Die Nichthinzurechnung des Gewerbesteuerbetrags als nichtabzugsfähige Betriebsausgabe kann zwar möglicherweise auf einem bloßen Versehen des steuerlichen Beraters bzw. der seinerzeit bei ihm tätigen Sachbearbeiterin beruht haben, etwa wenn die Zurechnung aus rechtlichen Erwägungen hätte vorgenommen werden sollen und lediglich aus Unachtsamkeit unterblieben ist. Nach Auffassung des Senats besteht allerdings die mehr als nur theoretisch denkbare Möglichkeit, dass eine Hinzurechnung der Gewerbesteuer aufgrund fehlerhafter rechtlicher Erwägungen der seinerzeit für den steuerlichen Berater tätigen Sachbearbeiterin unterblieben ist.
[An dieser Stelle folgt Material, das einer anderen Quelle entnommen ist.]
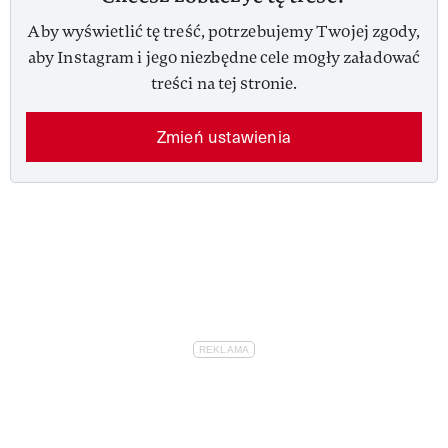
Aby wyświetlić tę treść, potrzebujemy Twojej zgody,
aby Instagram i jego niezbędne cele mogły załadować
treści na tej stronie.
Zmień ustawienia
Der steuerliche Berater führte in diesem Zusammenhang unwidersprochen und für den Senat nachvollziehbar aus, dass im Zeitraum der Erstellung der vorliegenden Feststellungserklärung gleichzeitig auch noch Steuererklärungen und Steuerbescheide bearbeitet worden seien, die das bis zum 31.12.2007 geltende Recht betroffen hätten und eine fehlerhafte Rechtsanwendung für das Streitjahr vor diesem Hintergrund wahrscheinlich sei. Mit Blick auf diese Anhaltspunkte sowie den senatsbekannten Umstand, dass Rechtsanwendungsfehler gerade bei Änderungen der Rechtslage auch in nachfolgenden Veranlagungszeiträumen noch vermehrt auftreten, besteht für den Senat die mehr als nur theoretische Möglichkeit, dass der vorliegende Fehler auf rechtliche Erwägungen zurückzuführen ist.

Bei dieser Fallgestaltung kommt es dann auch nicht mehr darauf an, ob dem Sachbearbeiter des Beklagten bei der Veranlagung – also erst in einem weiteren, sich anschließendem Schritt – durch die Übernahme und Freigabe des erklärten Gewinns eine offenbare Unrichtigkeit oder aber ein Rechtsanwendungsfehler unterlaufen ist.